Paulson: Do many people participate in the website?
Ware-Mason: Right now we have close to seven hundred individuals that are signed up, and we have over 80 nonprofit agencies that are signed up. We have a good amount of organizations. Now, we are looking to grow the individual side to get more volunteers.
Paulson: Do you have any specifications for organizations to join your website?
Ware-Mason: My only requirement is that they are a nonprofit. It can be a full-profit event, but they have to be supporting a nonprofit. We are not going to put a business or corporation on there.
The nonprofits are endless; we have over 250 in Amarillo alone. We have a little over 80 right now, and I would like to expand. We can service the whole top 26 counties if we wanted to.
Paulson: Do you advertise for Hands On Amarillo?
Ware-Mason: So far, we’ve only used social media and word of mouth. We operate on a very small budget, so we don’t do a whole lot of advertising. But once we can grow it a little bit, we probably will.
We are working on something that we want to do with the nonprofits, which is they’ll have their volunteers registry through our site and then push back to them. The site has so much capability as far as doing reporting for them, hours for them or looking for something as far as doing background checks.
There are lots of capabilities that they don’t necessarily have the time, people or energy to take care of. The site has the capability; we just need to keep them up to date on the training about what all it can do. Since it’s a free resource for them, it will be to their advantage to use it.
Paulson: How have you kept Hands On Amarillo growing?
Ware-Mason: It’s through donations. We haven’t had to do a whole lot of fundraising.
The first year I got enough funding, I asked just a few people to back me.
I put in some money of my own and then asked some people in my dad’s memory to give, and the bank gave me a good size of a donation.
We don’t really need a whole lot because no one is paid.
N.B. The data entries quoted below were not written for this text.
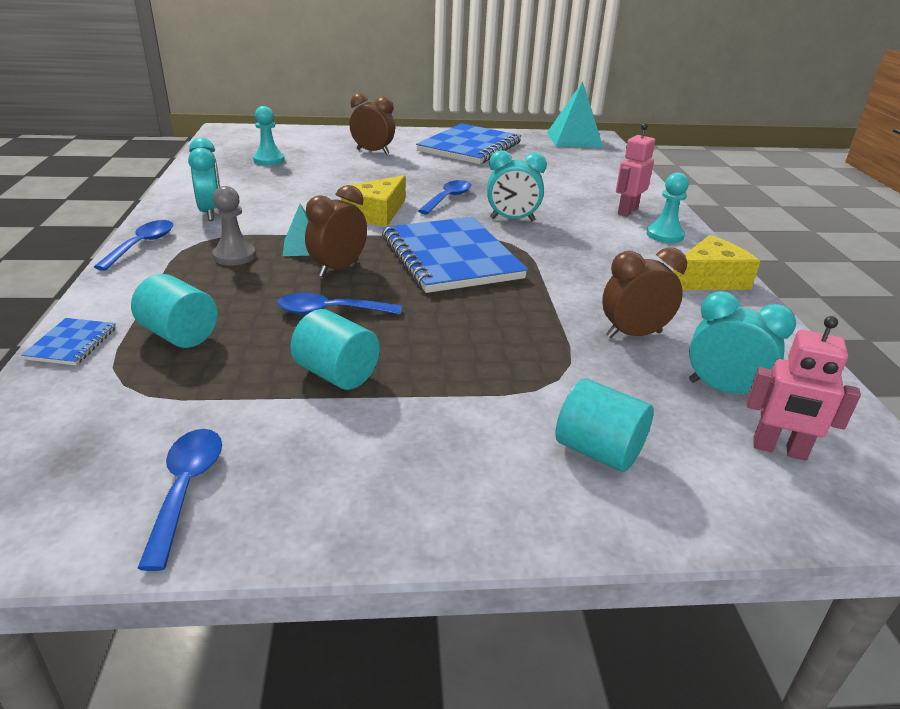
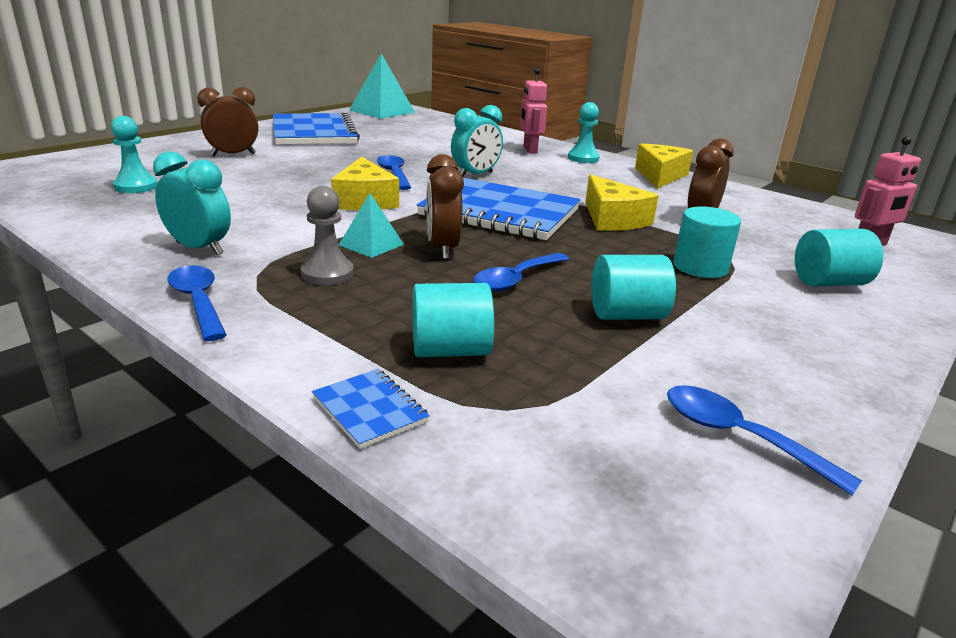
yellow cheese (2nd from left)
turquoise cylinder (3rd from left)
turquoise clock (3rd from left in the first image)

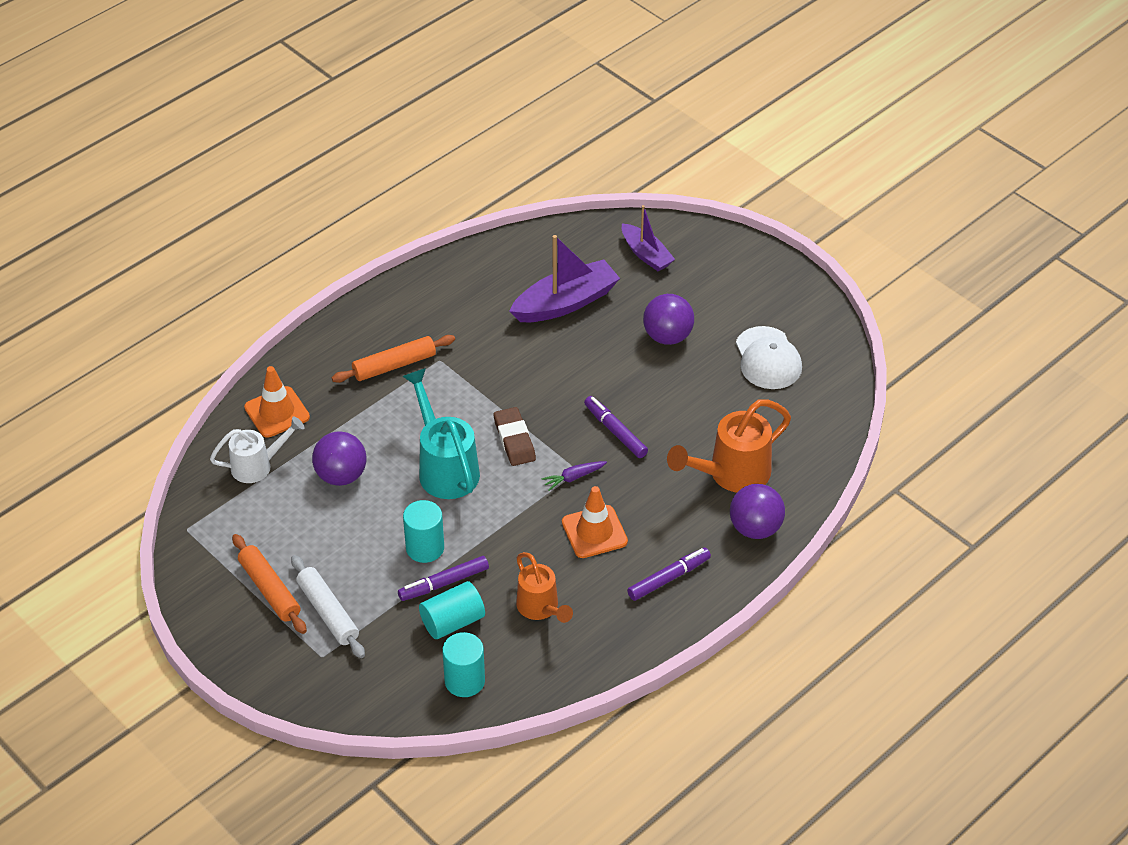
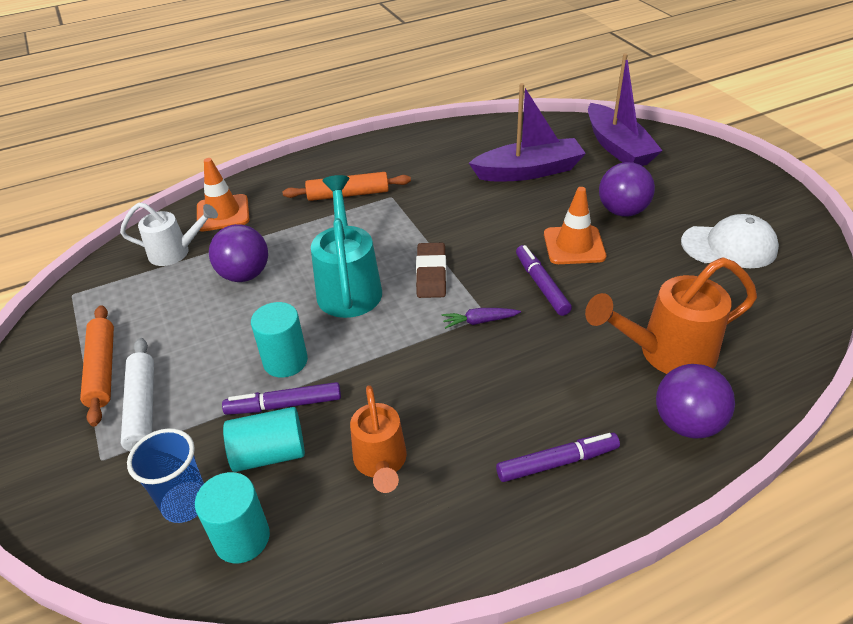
blue cup
orange traffic cone (2nd from left)
purple boat (2nd from left)
white cap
I don’t get paid to do it, so it’s kind of a volunteer thing for me, too. It’s basically paying for software and then some marketing items.
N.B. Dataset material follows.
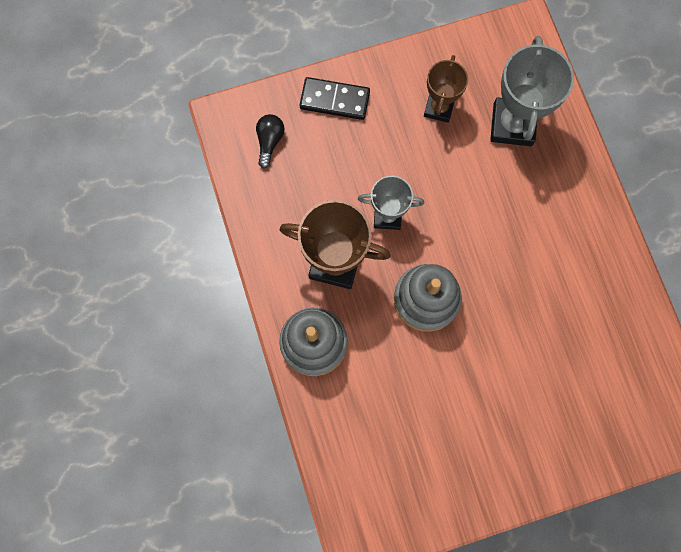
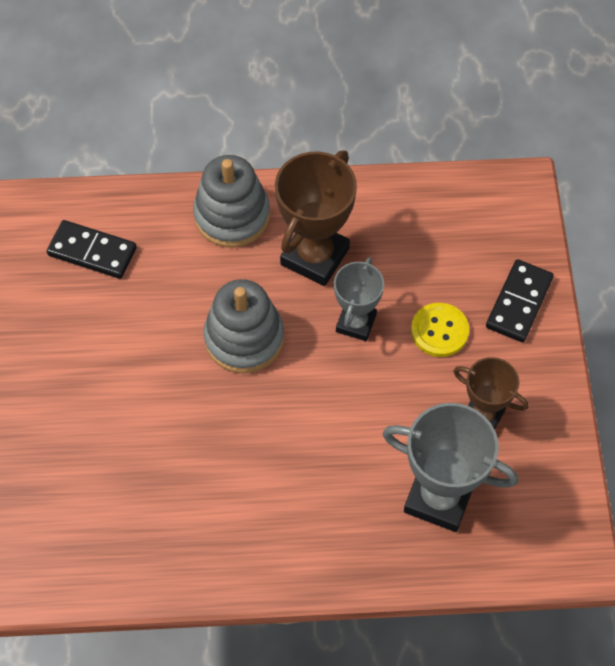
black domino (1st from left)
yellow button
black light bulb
Paulson: If community members are unable to volunteer at events or don’t have time, are there any suggestions you have for them to get involved in the community?
Ware-Mason: If you can give time through churches or through schools, try to give that way. People forget that volunteering doesn’t necessarily have to be with an organization – it can be so much as going to your next door neighbor’s house and helping them mow the lawn or helping them carry their groceries.
People are removing themselves from things like that, maybe out of fear or laziness, but I think that people forget that that too is considered as a form of volunteering. I think volunteering in those kind of things can push things in a more positive direction.
Paulson: What do you think people can gain from helping – from volunteering in their community?
Ware-Mason: Overall I think the community is a whole. There is strength in numbers, and I think that more people doing good is positive for the community as a whole. I think personally, no matter what kind of person you are, the more good things you do the more positive outlook you start to have.
With Komen, kids that were on probation come help us with the race. People would look down on them, and I would just tell them they are here doing positive things. I know that a couple of them, when they left, told their probation officers that they were really excited that they really felt like their help is making a difference.
It doesn’t have to be that you’re the one saving the world. You can just be a tiny piece of it. You have to have someone on every level; you can’t just start at the top. Every level of volunteering is important.
Paulson: How would you define the Amarillo community?
Ware-Mason: I think Amarillo is thriving. I’ll say this: Moving back here at 21, I was not excited. But now, at 38, I am thrilled to live here. I think that raising a family here is great. All the growth downtown, I think, is going to be great. The good part about the construction is that it means that we are growing.
I think that, to bring bigger stuff here, we’ve just got to get a bigger mentality. I think that Amarillo is a thriving city that is going to be doing great things very soon.